Chapter 4 - Connections

3.1K 135 9
                                    

    Sean strolled into the hospital fifteen minutes early, after another quiet pod ride since his ZipSled was yet to be repaired. The tech at the repair shop informed him parts were on order from New Canton, one of the industrial Cores on the East Coast.  He sat down in his small, shared office and started looking over the work orders for his shift. Chad showed up a bit later and was nice enough to bring an extra coffee, truth be told, the coffee was for a nurse's assistant on Three-West he was keen on, but she was off ill.  Sean thanked him for the coffee.

"Still issues with the MedLine network in paeds?"  Sean waved the tablet at Chad, the device listed all the work orders, sorted by priority.

"Yeah, the nurses are having to send the Pediabot on rounds every fifteen minutes, since the vitals from the nursery aren't reliable.  It's not that critical though, we can push that one off. Now, Nineteen-North is another story, I have had a bunch of calls and emails from the administrators, they want the air purification system fixed now, that's priority tonight. They have had to empty the entire Wing practically and they are running out of room."

"I'm on it.  Have you pulled the logs from the environmental control servers?"

"No, I figured you would."

"My toolbox wasn't in my locker either, have you seen it?"

"Oh yeah, sorry, I had to borrow it.  I think I left it in the maintenance closet on 8-North."

"Geez Chad, at least bring it back when you're done with it." Sean said, doing little to hide his annoyance.

"Sorry chief, I did bring you a coffee.  I gotta run, bunch of reports to fill out. Keep me posted on your progress with 19-North."  Chad excused himself and left, avoiding further discourse on the errant toolbox.

Sean, took a deep breath, turned his attention back to the tablet, and began reading through the notes left by the day shift.
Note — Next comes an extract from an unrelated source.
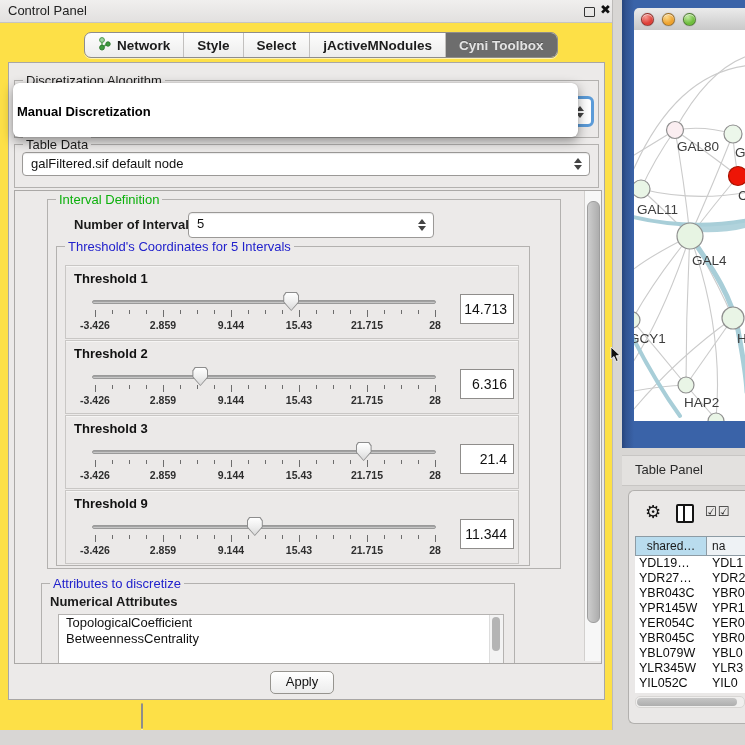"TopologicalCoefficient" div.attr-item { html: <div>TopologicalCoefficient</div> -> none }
He downloaded the server logs and maintenance reports for the top 6 items on the to-do list.  He initiated a diagnostic on the environmental systems for Nineteen-North and fired off an email to the Head Nurse on paeds advising her that he would try to get to that issue this evening.  He then went over to his locker and changed into a clean uniform, which consisted of light-blue overalls and protective footwear.  He clipped an ID badge to his chest pocket, and checked to make sure he had his nearband keycard, grabbing the tablet he headed toward the elevators.  Up on the eighth floor he chatted with a couple interns before retrieving his toolkit and heading up to 19-North.
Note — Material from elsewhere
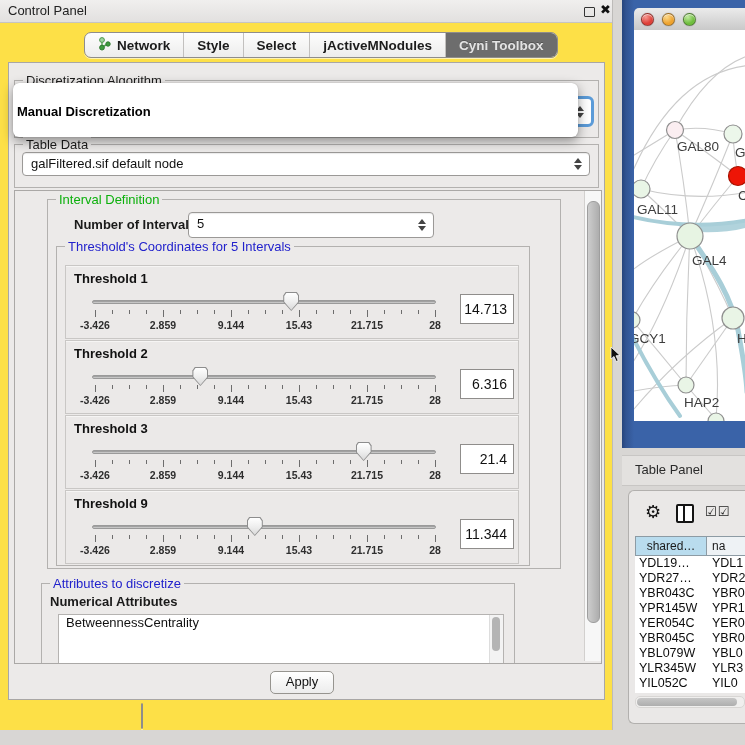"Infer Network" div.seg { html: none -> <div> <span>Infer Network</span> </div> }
The environmental control system was a complicated collection of sensors, servers and devices that managed temperature, humidity, oxygen levels, air purification, water purification, waste treatment, and innumerable other things throughout the hospital.  A pair of master servers in the data center provided central control, but each floor had a slave system that managed all the items of that floor, taking orders from the masters and reporting back on current conditions.  All the various sub-systems had sensors that reported data points to the slave, all the environmental variables were sampled several times per second, fed back to the slave which then told the environmental systems to make adjustments accordingly.  When working it was a symphony of modern technology, but when it was broken it was a nightmare to troubleshoot.  Tonight it was not the well-orchestrated system it was supposed to be.  

Some rooms hot, some rooms cool, ventilation running at all different speeds, sometimes not at all, and the dehumidifiers were all running at full capacity leaving the air bone dry on the entire floor. It made for an uncomfortable situation for both staff and patients, at least for those that remained on the floor, many found excuses to work in more favourable conditions. To make things worse, the lighting was also affected, the entire floor was either dimly lit or without any light at all.  Sean donned his headlamp and proceeded to the environmental server closet. The diagnostics had come back inconclusive and then logs told him what he already knew, things on 19-North were bad beyond description. He reset the server, the switch and reinitialized the control application, nothing changed.  He brought up an application on the tablet and paged IT, a man with a dark complexion in his early 40s appeared on the screen.